For the big shots running things, the war required issuing outrageous lies, suppressing dissent, and everything else except actual combat. The nightmare of trench fighting they forced upon American men. “You die over there while we get richer over here,” Wilson and his gang were in effect saying to the conscripts, while peddling “Liberty” Bonds. Yet, as humanitarian episodes throughout the war made eminently clear, especially the Christmas Truce of 1914, the soldiers were mostly eager to fraternize not kill one another. Ironically, they might’ve written war’s last chapter had they refused orders to continue the killing, thereby fulfilling the prophecy of H. G. Wells that it would be “the war that will end war.”
But when peace stands in the way of big profits, the banker/state alliance usually wins. Quoting Ferdinand Lundberg from America’s Sixty Families, G. Edward Griffin writes in his masterpiece, The Creature from Jekyll Island, that
the total wartime expenditure of the United States government from April 6, 1917, to October 31, 1919, when the last contingent of troops returned from Europe, was $35,413,000, 000. Net corporation profits for the period January 1, 1916, to July, 1921, when wartime industrial activity was finally liquidated, were $38,000,000,000, or approximately the amount of the war expenditures. More than two-thirds of these corporation profits were taken by precisely those enterprises which the Pujo Committee had found to be under the control of the "Money Trust.” [ A handful of Wall Street banks, primarily those in the Morgan ambit]
The point of bringing all this up is that states are powerful organizations that sell their services (various forms of coercion) to the highest bidders. If the price is right laws will be passed, relaxed, or ignored. If a war is needed to get the public behind some scheme, a Lusitania will sink, a Twin Tower will collapse, with some targeted enemy taking the blame.
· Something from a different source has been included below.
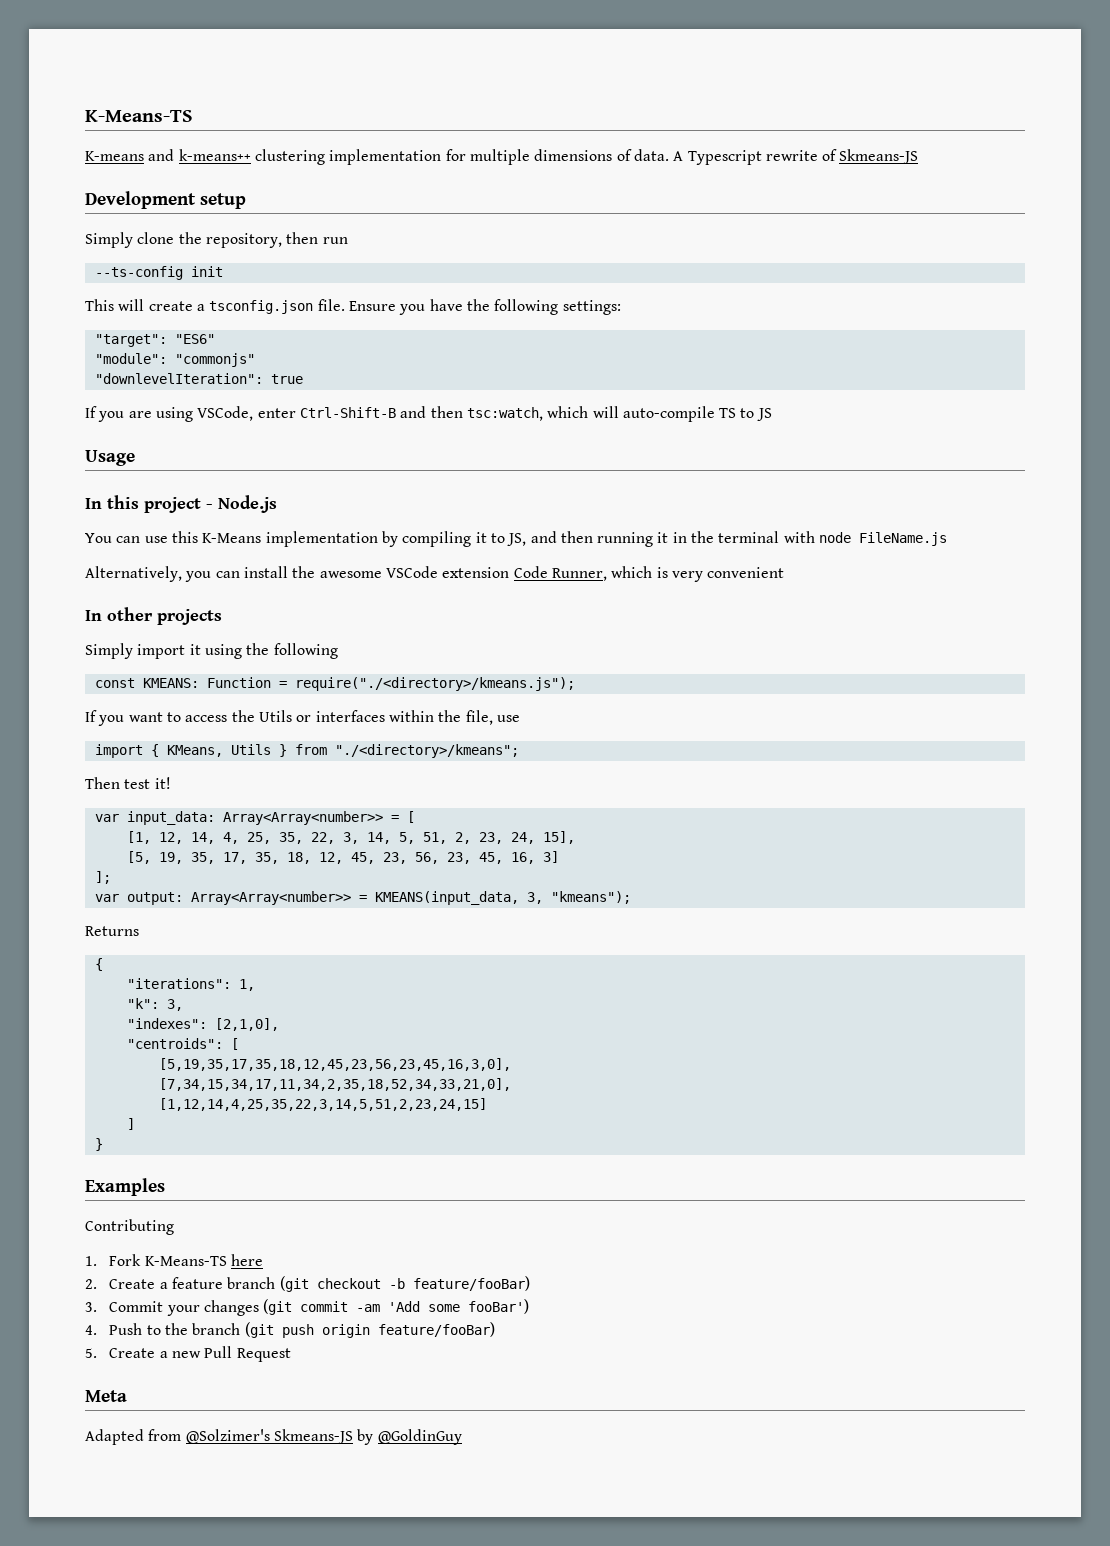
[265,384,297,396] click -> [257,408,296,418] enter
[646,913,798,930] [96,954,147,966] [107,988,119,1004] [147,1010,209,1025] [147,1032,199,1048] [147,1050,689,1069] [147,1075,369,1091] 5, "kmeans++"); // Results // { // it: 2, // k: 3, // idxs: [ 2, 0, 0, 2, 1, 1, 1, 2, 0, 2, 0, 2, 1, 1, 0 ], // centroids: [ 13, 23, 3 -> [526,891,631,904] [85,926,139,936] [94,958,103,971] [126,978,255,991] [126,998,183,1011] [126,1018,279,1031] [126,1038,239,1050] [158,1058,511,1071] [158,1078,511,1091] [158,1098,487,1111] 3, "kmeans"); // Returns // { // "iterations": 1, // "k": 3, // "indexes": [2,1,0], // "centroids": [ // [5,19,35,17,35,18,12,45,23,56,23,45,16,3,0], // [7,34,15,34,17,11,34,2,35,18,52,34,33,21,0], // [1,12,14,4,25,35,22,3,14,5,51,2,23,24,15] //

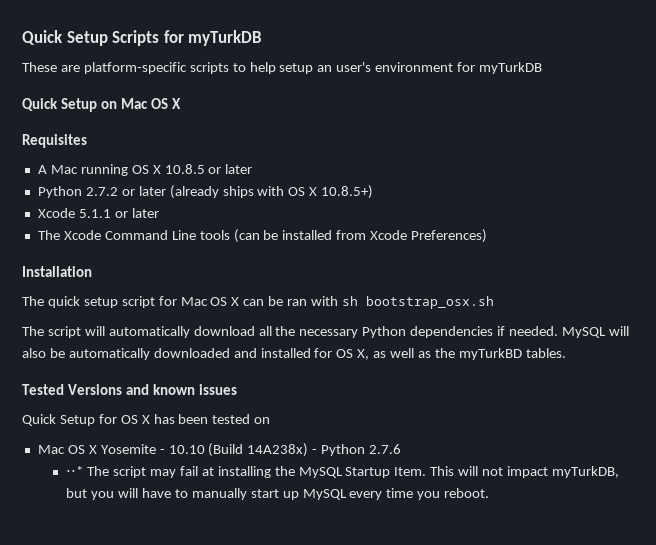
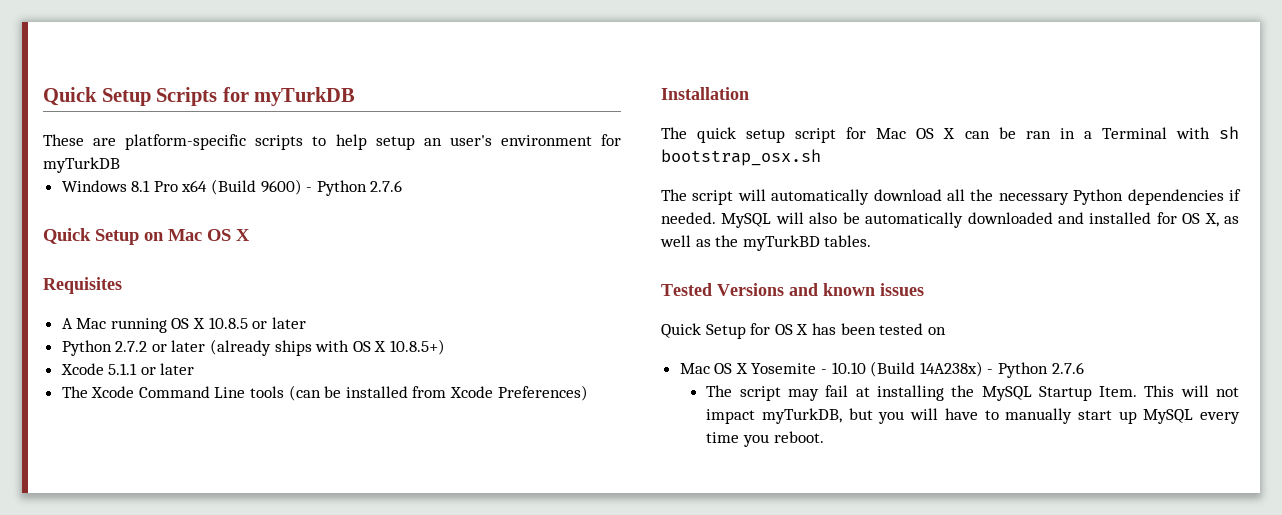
(543, 68) none -> [61,179,403,196] // Windows 8.1 Pro x64 (Build 9600) - Python 2.7.6
(308, 302) none -> [1059,127,1167,139] in a Terminal
[66,466,84,476] ⋅⋅* -> (1084, 368) none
Rothbard had it right — states are criminal gangs writ large.
There are times when I picture the state as analogous to the loose cannon that broke free from its fastenings and menaced the lives of the warship crew in Victor Hugo’s novel, Ninety-three. The crew at least recognized the threat of a ten thousand pound cannon on the loose that “leaps like a panther, has the weight of an elephant, the agility of a mouse,” whose “terrible vitality is fed by the ship, the waves, the wind. . .” I can’t imagine a crew feeling reverence for such a monster.
Failsafe projections
None of us feel comfortable without some idea of what lies ahead, so allow me to offer a few projections that require no crystal ball to make. I can predict with a high degree of confidence that:
1. Most people will not take any interest in the origin and nature of money.
2. Most people will not seek to understand the role of money in a market economy.
3. Most people will not take any interest in central banking or the American state’s central bank, the Federal Reserve.
4. If questioned, most people will agree with the “experts” that a central bank is absolutely necessary to manage the economy, otherwise we would fall prey to financial crises or depressions.
5. Most people will continue to believe rising prices are a natural outcome of a market economy, with the puzzling exception of digital gadgets.
6. Most people will continue to believe economic and foreign interventionism is a Good Thing, if executed by politicians of their preferred political party.
7. Most people will continue to believe in government-provided free lunches.
8. Most people will continue to believe in the government’s number one free lunch, public education, which like all government free lunches needs more funding.
9. Most people will continue to believe that victims of U.S. invasions hate us for our freedoms.
10. Most people will continue to believe we need the state, however corrupt and burdensome, because otherwise we would have chaos and the strong would dominate the weak.
And finally, I remain optimistic about the future of the world, and so should you. Why? The coming government default and the exponential pace of technology. It will be a seemingly autonomous process of shifting power from the state to the individual, and it’s already well underway. For a detailed discussion, see my little book, The Fall of Tyranny, the Rise of Liberty.